After answering questions and sharing my symptoms, my new Doctor suggested getting some blood work immediately before leaving the office. This wasn’t expected on a first visit. Nevertheless, it hopefully meant I’d have an answer sooner than later — something like high cholesterol, blood pressure, you know the easy stuff.
A few days later, I receive the results and am told everything is normal, keep doing what I’m doing. But… there’s always a “but.” I was being referred to an ENT to explore my dizziness.
Fast forward to my ENT visit. Sparing you the details, besides my vertigo symptoms, we talked about the ringing that I’ve had in my left ear for as long as I can remember. I’d become so accustomed to it that I rarely think about it and would have never thought there was a connection to my other symptoms. (As a side note: yeah, um, this was the first that my wife had been made aware about the ringing. I don’t know if I’m stubborn or stupid…)
The ENT Doctor enters the room following some tests to show me the results.

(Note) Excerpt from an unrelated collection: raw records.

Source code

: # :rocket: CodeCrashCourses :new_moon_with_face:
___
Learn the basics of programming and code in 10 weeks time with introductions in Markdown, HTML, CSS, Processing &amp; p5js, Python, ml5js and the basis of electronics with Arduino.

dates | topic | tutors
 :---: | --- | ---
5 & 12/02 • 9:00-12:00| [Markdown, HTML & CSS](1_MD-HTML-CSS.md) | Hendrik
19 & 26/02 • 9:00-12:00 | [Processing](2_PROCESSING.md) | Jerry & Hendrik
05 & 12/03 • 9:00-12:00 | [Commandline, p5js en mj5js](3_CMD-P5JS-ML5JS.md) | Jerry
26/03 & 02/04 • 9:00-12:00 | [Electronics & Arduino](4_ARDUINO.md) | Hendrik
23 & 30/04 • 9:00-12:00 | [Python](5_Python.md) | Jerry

Loosely quoted, she says, “If you were a 90-year-old man, I would simply say good luck and send you on your way. But you’re not, and I have some concerns. I want to schedule an MRI to rule out the worst case.”
Okay. So, I guess I’m getting an MRI.
It went something like this: narrow tube, loud noise, 45-minutes, lots of dollars.
And then, April 15, 2019. Knoxville, Tennessee. Time for dinner following a productive day of meetings at the University of Tennessee.
I answered the Dallas-based number from the backseat of my Lyft to dinner. There were no pleasantries, just the ENT Doctor announcing who she was on the other end of the line.
I would have loved nothing more at that moment than to hear my Asian Doctor attempt a thick Austrian accent quoting Kindergarten Cop. Instead, she says, “Chad, you have a brain tumor…” everything after sounded like the teacher from the Peanuts cartoon.
I knew my wife was anxious to know the results of the MRI, but how in the world am I supposed to deliver this news!? I didn’t even hear most of the conversation following “brain tumor” and wouldn’t be able to answer her questions.
Still shaky from the news, I swallowed the lump in my throat and made the call.
My wife is by far the strongest woman I know. She had put up with me for 19-years at that time, and I never seemed to make it any easier. In pure form, even 900 miles away, I could sense her love, support, and empathy, but more importantly, her strength.
So, I was diagnosed with an acoustic neuroma. It’s a rare benign tumor diagnosed in about 20,000 people annually. To give you a sense of what that looks like, that’s only 0.006% of the U.S. population.
Acoustic Neuroma? You may be thinking that sounds familiar. If you’re a football fan, you likely heard in the news about the same time that Kelly Stafford just had surgery to remove an acoustic neuroma. Kelly is the wife of Matthew Stafford, then Detroit Lions, and current L.A. Rams quarterback.
I had so many questions, and Google wasn’t helping with the answers. If anything, searching for solutions on the internet increased my concerns. Hearing loss and facial paralysis are among them. Still, I was most concerned — devastated may be the more appropriate word — about the burden I would become for my wife during recovery. Following surgical removal, recovery is 12-weeks on average. Can you imagine putting up with the “man-flu” for 12-weeks? And this is like the man-flu on steroids!
All joking aside, writing has always been cathartic for me. I have always found the written word to be an excellent vessel for communicating when the spoken word doesn’t quite deliver. Unlike the spoken word, writing is never misremembered. It is always a breadcrumb of emotion at an exact moment, documented for reflection and growth.
I became anxious to move on and reflect back on that moment and see how my family and I learned and grew. Little did I know that challenges on a global scale would disrupt our lives less than a year later. These challenges would increase our sense of urgency to keep a strong mindset for perseverance, strong will, and determination.